Jon Swaine has a story in the Telegraph about Richard Dawkins at the moment here which reads like one of those sensationalist Sunday Sport (does that still exist?) stories about alien abduction or sightings of Elvis; if you can get past the attention grabbing style of the piece there are some very serious points being made.
The story relates to something that was in the news last week about a recent visit to Africa by the Pope during which he is claimed to have said that condoms could actually increase the aids problem there. In Europe where Catholicism is in free-fall decline I'm sure that most people are educated enough to understand the real sub-text of such a statement, i.e. a rich and powerful bunch of shaman attempting to cling onto influence and power by sprinkling their "voodoo" and rattling a few bones. But somewhere like Africa where the safety net of public health education simply doesn't exist in most places, such pronouncements by figureheads like this could potentially lead to disaster.

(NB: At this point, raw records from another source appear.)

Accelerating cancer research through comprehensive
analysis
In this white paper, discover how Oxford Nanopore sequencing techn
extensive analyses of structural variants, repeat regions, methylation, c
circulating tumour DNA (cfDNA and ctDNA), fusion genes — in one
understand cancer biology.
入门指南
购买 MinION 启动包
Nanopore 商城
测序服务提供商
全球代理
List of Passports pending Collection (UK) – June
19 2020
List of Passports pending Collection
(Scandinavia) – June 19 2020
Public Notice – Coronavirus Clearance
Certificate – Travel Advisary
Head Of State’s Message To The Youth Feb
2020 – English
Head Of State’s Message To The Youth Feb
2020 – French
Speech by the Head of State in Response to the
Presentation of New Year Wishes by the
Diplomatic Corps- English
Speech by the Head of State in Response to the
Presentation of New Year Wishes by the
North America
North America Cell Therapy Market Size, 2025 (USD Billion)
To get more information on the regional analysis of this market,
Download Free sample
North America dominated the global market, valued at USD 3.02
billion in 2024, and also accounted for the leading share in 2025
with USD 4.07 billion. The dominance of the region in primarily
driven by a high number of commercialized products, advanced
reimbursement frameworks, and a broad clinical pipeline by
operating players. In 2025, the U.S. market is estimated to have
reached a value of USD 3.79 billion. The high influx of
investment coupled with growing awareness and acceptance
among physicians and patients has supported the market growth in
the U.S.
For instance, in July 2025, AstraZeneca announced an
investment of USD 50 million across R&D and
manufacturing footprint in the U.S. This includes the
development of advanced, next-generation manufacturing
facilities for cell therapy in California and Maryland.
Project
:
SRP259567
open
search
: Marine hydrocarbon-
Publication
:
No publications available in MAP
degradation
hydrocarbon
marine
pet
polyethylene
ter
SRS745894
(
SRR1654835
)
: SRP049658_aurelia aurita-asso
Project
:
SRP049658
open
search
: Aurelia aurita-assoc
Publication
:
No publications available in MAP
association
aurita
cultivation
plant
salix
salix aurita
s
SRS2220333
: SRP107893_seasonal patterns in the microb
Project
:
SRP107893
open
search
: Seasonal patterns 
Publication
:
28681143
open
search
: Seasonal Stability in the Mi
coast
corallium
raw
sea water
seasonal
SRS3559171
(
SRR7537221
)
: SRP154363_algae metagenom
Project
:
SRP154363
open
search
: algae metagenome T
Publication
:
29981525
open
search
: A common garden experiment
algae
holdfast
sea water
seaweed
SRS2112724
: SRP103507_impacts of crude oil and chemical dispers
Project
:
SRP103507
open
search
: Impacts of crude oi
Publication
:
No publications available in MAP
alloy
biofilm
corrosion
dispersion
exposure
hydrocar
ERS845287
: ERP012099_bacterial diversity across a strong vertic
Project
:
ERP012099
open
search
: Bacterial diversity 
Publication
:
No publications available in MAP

I can't help draw a comparison between the press coverage that this has generated and that spun out of the whole "Fred the shred" circus, on the one hand we have a supposed "professional" making utterly false and self serving statements that potentially affects millions of innocent people perhaps across many generations, getting away scot-free whilst smugly profiting handsomely and apparently not feeling the slightest twinge of remorse; on the other hand we have a Scottish bloke who is good at negotiating pension contracts.